The Amish community's swift forgiveness is a lesson in commitment. The Baghavad Gita says that your nature compels you to engage in the challenges of life, even when you don't want to. For the Amish, putting faith ahead of a desire to do violence is their nature. The great Mahatma Gandhi forgave his assassin because that was his nature. It is past time for us to look at our own natures and see where our commitment lies.

The Jewish community I come from is at once part of society and yet separated from it by millennia of active tradition. The more integrated we become into secular society, the more difficult it becomes to make choices based on faith alone. Indeed, it is the more traditional communities of my people for whom such choices are easiest. They are just following moral precedent and the Torah.

It is a similar community sense of faith that moved the Amish affected by Monday's tragic events to follow their moral guidance to the doorstep of the family of their children's killer.

But a sense of commitment need not always be tied to the ways of a religious community. The ACLU, for example, is a civilian agency zealously committed to the enforcement of the US Constitution and the Bill of Rights. Many of those who want to continue fighting in Iraq are religiously committed to a belief that by doing so, we are ridding the world of terrorists.

Similarly, candidates are committed to getting elected. If not, just like a rabbi eating a ham sandwich, they are probably in the wrong line of business. So our candidates say things to get us to commit to them. They do things to convince us they are part of our community, like showing up at a Greek festival when they're Irish, or awkwardly donning a yarmulke at an Israel Independence Day celebration. In doing so, they hope to make us feel as if we are a part of their group, that our survival and the survival of what we believe somehow depend on them winning. They call it reaching out, but it is known more cynically as "pandering".

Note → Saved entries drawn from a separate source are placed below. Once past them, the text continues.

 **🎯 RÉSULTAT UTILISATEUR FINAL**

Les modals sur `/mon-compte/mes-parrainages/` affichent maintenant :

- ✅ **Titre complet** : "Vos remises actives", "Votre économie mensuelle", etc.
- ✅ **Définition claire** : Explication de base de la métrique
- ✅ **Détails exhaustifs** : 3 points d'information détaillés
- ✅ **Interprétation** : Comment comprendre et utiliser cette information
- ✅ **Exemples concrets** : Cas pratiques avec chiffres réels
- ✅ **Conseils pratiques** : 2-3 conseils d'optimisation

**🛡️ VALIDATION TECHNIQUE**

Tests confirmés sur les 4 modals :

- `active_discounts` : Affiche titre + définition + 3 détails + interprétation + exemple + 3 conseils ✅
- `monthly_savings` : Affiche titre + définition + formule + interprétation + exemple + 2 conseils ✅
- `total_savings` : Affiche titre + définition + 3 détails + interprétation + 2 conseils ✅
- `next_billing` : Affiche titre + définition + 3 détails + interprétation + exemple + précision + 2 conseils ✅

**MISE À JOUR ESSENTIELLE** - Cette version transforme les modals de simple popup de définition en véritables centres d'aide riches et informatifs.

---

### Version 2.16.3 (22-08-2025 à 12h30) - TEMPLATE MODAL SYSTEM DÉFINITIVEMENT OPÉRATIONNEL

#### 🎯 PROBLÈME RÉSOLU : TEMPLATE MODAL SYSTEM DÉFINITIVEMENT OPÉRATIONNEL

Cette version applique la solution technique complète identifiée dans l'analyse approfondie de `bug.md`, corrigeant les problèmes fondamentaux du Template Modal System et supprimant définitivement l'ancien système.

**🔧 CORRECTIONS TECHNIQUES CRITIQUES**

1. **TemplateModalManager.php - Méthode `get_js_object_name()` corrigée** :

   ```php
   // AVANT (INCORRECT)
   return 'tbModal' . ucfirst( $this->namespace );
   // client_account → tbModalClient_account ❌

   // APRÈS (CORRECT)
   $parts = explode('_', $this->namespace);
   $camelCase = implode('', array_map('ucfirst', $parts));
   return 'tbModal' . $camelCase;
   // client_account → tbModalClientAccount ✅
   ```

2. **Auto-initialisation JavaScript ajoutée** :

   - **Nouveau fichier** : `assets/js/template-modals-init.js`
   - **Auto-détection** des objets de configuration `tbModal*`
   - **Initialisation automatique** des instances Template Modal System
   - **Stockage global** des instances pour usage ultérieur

Mark Taylor, the Democratic candidate for governor of Georgia facing the Republican incumbent, reached way out to the conservative, blood-thirsty community of the Georgia right a couple of weeks ago in just such a gesture of pseudo-solidarity. He has called for the death penalty for repeat sex offenders. Well, I don't care how much Georgia needs more Democrats in office. The death penalty is something I don't believe in even in the way it is currently applied. I'm actually very pissed off that the state's leading Democrat would go so far out there on this one. It may be just politics, but my commitment is to not have my government kill people in the name of justice, even heinous criminals. That's why I cannot possibly vote for Taylor now. My conscience won't allow it. My nature compels me to buck my commitment to Democrats getting back the Governor's Mansion because of this issue. I won't vote for the incumbent either. Hopefully there's a better candidate out there.

Admittedly, my attitude is usually laissez-faire when it comes to the ways people choose to behave. As long as no one is being hurt, I'm usually ok with it. Beyond that, I assume people are guided by their commitment to their personal philosophy and their god.

The Amish live for the grace of being able to forgive, a teaching that helps them emulate their Lord. Without the influence of a secular society in their schools and homes, they are more able to follow their commitment. It is easy to know which road to follow through dark times when it is the only one that is lit up for you. Yet that does not diminish the value of the lesson. Love the teaching even if you don't love the teacher.

For that, the Amish community associated with these gruesome events get my first "Stand Up/Stand Down Award" for standing up to the expected reaction. By doing so, they got us all to examine our own reactions, so that the hate and the evil in the world may, for even a brief moment, stand down.

I invite you to take this lesson and explore your own commitments. Declare them. Indulge in them. But don't ever, ever devalue or abandon them. The survival of your community, your society and maybe your world depends on it. So do you.